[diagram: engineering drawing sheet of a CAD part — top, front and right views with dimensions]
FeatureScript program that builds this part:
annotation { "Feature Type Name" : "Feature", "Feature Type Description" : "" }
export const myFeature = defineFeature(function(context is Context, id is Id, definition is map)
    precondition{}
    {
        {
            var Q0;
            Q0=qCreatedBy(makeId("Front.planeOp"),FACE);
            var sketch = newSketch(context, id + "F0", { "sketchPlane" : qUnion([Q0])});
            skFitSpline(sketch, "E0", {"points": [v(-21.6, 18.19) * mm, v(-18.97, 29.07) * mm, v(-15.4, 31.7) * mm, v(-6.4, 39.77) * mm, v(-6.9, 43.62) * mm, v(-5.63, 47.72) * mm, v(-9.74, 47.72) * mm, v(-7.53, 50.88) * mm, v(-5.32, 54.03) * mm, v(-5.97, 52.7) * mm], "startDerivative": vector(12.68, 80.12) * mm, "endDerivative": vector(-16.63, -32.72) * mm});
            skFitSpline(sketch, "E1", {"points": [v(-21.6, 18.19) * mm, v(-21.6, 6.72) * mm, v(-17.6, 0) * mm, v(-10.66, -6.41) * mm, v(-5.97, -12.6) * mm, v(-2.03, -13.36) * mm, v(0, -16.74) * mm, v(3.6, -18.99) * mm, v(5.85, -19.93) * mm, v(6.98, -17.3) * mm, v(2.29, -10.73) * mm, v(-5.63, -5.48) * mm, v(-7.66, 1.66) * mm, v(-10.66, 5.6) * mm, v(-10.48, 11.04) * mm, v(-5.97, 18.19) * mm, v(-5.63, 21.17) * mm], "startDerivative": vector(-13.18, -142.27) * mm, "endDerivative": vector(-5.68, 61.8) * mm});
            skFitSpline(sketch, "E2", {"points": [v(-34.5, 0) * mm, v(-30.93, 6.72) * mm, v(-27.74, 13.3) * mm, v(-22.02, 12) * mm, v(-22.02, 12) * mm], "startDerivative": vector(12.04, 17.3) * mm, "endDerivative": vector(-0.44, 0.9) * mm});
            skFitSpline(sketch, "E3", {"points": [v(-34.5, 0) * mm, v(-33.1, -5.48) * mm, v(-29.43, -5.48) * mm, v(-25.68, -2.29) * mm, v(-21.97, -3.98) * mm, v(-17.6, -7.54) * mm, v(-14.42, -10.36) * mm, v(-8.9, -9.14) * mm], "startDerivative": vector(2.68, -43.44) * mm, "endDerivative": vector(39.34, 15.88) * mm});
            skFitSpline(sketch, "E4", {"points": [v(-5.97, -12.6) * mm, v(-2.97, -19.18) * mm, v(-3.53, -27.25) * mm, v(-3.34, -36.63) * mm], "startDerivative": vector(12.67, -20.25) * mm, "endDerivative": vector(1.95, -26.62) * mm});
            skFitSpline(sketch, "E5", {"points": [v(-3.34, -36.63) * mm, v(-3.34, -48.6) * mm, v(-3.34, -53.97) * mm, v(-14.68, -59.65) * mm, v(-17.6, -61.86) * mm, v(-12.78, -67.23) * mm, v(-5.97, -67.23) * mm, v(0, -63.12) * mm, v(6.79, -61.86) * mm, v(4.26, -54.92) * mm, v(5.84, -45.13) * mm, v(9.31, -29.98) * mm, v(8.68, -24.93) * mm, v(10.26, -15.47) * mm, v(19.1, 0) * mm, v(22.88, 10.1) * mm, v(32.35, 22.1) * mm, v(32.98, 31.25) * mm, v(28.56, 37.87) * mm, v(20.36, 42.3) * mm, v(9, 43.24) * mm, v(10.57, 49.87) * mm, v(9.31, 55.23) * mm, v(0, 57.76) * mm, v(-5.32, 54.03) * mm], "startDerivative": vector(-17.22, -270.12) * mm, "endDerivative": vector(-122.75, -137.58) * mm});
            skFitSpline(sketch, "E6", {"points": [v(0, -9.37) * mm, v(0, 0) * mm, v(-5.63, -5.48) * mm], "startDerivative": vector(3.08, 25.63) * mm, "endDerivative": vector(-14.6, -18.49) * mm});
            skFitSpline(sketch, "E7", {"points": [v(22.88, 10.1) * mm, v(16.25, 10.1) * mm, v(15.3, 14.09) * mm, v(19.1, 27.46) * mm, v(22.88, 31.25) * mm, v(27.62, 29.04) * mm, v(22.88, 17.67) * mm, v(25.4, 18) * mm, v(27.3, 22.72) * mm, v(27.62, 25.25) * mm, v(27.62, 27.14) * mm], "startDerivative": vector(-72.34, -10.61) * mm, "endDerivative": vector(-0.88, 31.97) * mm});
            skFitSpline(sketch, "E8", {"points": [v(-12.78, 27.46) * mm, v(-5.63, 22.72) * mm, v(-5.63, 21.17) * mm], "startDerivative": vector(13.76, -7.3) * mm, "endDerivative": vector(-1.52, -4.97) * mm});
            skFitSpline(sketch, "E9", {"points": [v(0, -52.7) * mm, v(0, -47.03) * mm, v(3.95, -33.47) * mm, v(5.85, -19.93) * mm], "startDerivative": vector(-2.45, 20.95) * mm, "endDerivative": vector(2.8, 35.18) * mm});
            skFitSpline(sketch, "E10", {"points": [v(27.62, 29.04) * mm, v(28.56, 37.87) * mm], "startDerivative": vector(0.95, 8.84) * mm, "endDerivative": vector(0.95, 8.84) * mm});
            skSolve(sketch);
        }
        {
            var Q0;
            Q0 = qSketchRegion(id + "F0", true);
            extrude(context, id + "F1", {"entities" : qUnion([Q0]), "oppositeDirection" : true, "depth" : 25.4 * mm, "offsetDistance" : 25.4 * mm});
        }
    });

→ **WHAT YOU HAVE TO DO**
Reproduce every line of the data above verbatim, with nothing added, dropped, or altered.

→ **COMPLETED TASK**
[diagram: engineering drawing sheet of a CAD part — top, front and right views with dimensions]
FeatureScript program that builds this part:
annotation { "Feature Type Name" : "Feature", "Feature Type Description" : "" }
export const myFeature = defineFeature(function(context is Context, id is Id, definition is map)
    precondition{}
    {
        {
            var Q0;
            Q0=qCreatedBy(makeId("Front.planeOp"),FACE);
            var sketch = newSketch(context, id + "F0", { "sketchPlane" : qUnion([Q0])});
            skFitSpline(sketch, "E0", {"points": [v(-21.6, 18.19) * mm, v(-18.97, 29.07) * mm, v(-15.4, 31.7) * mm, v(-6.4, 39.77) * mm, v(-6.9, 43.62) * mm, v(-5.63, 47.72) * mm, v(-9.74, 47.72) * mm, v(-7.53, 50.88) * mm, v(-5.32, 54.03) * mm, v(-5.97, 52.7) * mm], "startDerivative": vector(12.68, 80.12) * mm, "endDerivative": vector(-16.63, -32.72) * mm});
            skFitSpline(sketch, "E1", {"points": [v(-21.6, 18.19) * mm, v(-21.6, 6.72) * mm, v(-17.6, 0) * mm, v(-10.66, -6.41) * mm, v(-5.97, -12.6) * mm, v(-2.03, -13.36) * mm, v(0, -16.74) * mm, v(3.6, -18.99) * mm, v(5.85, -19.93) * mm, v(6.98, -17.3) * mm, v(2.29, -10.73) * mm, v(-5.63, -5.48) * mm, v(-7.66, 1.66) * mm, v(-10.66, 5.6) * mm, v(-10.48, 11.04) * mm, v(-5.97, 18.19) * mm, v(-5.63, 21.17) * mm], "startDerivative": vector(-13.18, -142.27) * mm, "endDerivative": vector(-5.68, 61.8) * mm});
            skFitSpline(sketch, "E2", {"points": [v(-34.5, 0) * mm, v(-30.93, 6.72) * mm, v(-27.74, 13.3) * mm, v(-22.02, 12) * mm, v(-22.02, 12) * mm], "startDerivative": vector(12.04, 17.3) * mm, "endDerivative": vector(-0.44, 0.9) * mm});
            skFitSpline(sketch, "E3", {"points": [v(-34.5, 0) * mm, v(-33.1, -5.48) * mm, v(-29.43, -5.48) * mm, v(-25.68, -2.29) * mm, v(-21.97, -3.98) * mm, v(-17.6, -7.54) * mm, v(-14.42, -10.36) * mm, v(-8.9, -9.14) * mm], "startDerivative": vector(2.68, -43.44) * mm, "endDerivative": vector(39.34, 15.88) * mm});
            skFitSpline(sketch, "E4", {"points": [v(-5.97, -12.6) * mm, v(-2.97, -19.18) * mm, v(-3.53, -27.25) * mm, v(-3.34, -36.63) * mm], "startDerivative": vector(12.67, -20.25) * mm, "endDerivative": vector(1.95, -26.62) * mm});
            skFitSpline(sketch, "E5", {"points": [v(-3.34, -36.63) * mm, v(-3.34, -48.6) * mm, v(-3.34, -53.97) * mm, v(-14.68, -59.65) * mm, v(-17.6, -61.86) * mm, v(-12.78, -67.23) * mm, v(-5.97, -67.23) * mm, v(0, -63.12) * mm, v(6.79, -61.86) * mm, v(4.26, -54.92) * mm, v(5.84, -45.13) * mm, v(9.31, -29.98) * mm, v(8.68, -24.93) * mm, v(10.26, -15.47) * mm, v(19.1, 0) * mm, v(22.88, 10.1) * mm, v(32.35, 22.1) * mm, v(32.98, 31.25) * mm, v(28.56, 37.87) * mm, v(20.36, 42.3) * mm, v(9, 43.24) * mm, v(10.57, 49.87) * mm, v(9.31, 55.23) * mm, v(0, 57.76) * mm, v(-5.32, 54.03) * mm], "startDerivative": vector(-17.22, -270.12) * mm, "endDerivative": vector(-122.75, -137.58) * mm});
            skFitSpline(sketch, "E6", {"points": [v(0, -9.37) * mm, v(0, 0) * mm, v(-5.63, -5.48) * mm], "startDerivative": vector(3.08, 25.63) * mm, "endDerivative": vector(-14.6, -18.49) * mm});
            skFitSpline(sketch, "E7", {"points": [v(22.88, 10.1) * mm, v(16.25, 10.1) * mm, v(15.3, 14.09) * mm, v(19.1, 27.46) * mm, v(22.88, 31.25) * mm, v(27.62, 29.04) * mm, v(22.88, 17.67) * mm, v(25.4, 18) * mm, v(27.3, 22.72) * mm, v(27.62, 25.25) * mm, v(27.62, 27.14) * mm], "startDerivative": vector(-72.34, -10.61) * mm, "endDerivative": vector(-0.88, 31.97) * mm});
            skFitSpline(sketch, "E8", {"points": [v(-12.78, 27.46) * mm, v(-5.63, 22.72) * mm, v(-5.63, 21.17) * mm], "startDerivative": vector(13.76, -7.3) * mm, "endDerivative": vector(-1.52, -4.97) * mm});
            skFitSpline(sketch, "E9", {"points": [v(0, -52.7) * mm, v(0, -47.03) * mm, v(3.95, -33.47) * mm, v(5.85, -19.93) * mm], "startDerivative": vector(-2.45, 20.95) * mm, "endDerivative": vector(2.8, 35.18) * mm});
            skFitSpline(sketch, "E10", {"points": [v(27.62, 29.04) * mm, v(28.56, 37.87) * mm], "startDerivative": vector(0.95, 8.84) * mm, "endDerivative": vector(0.95, 8.84) * mm});
            skSolve(sketch);
        }
        {
            var Q0;
            Q0 = qSketchRegion(id + "F0", true);
            extrude(context, id + "F1", {"entities" : qUnion([Q0]), "oppositeDirection" : true, "depth" : 25.4 * mm, "offsetDistance" : 25.4 * mm});
        }
    });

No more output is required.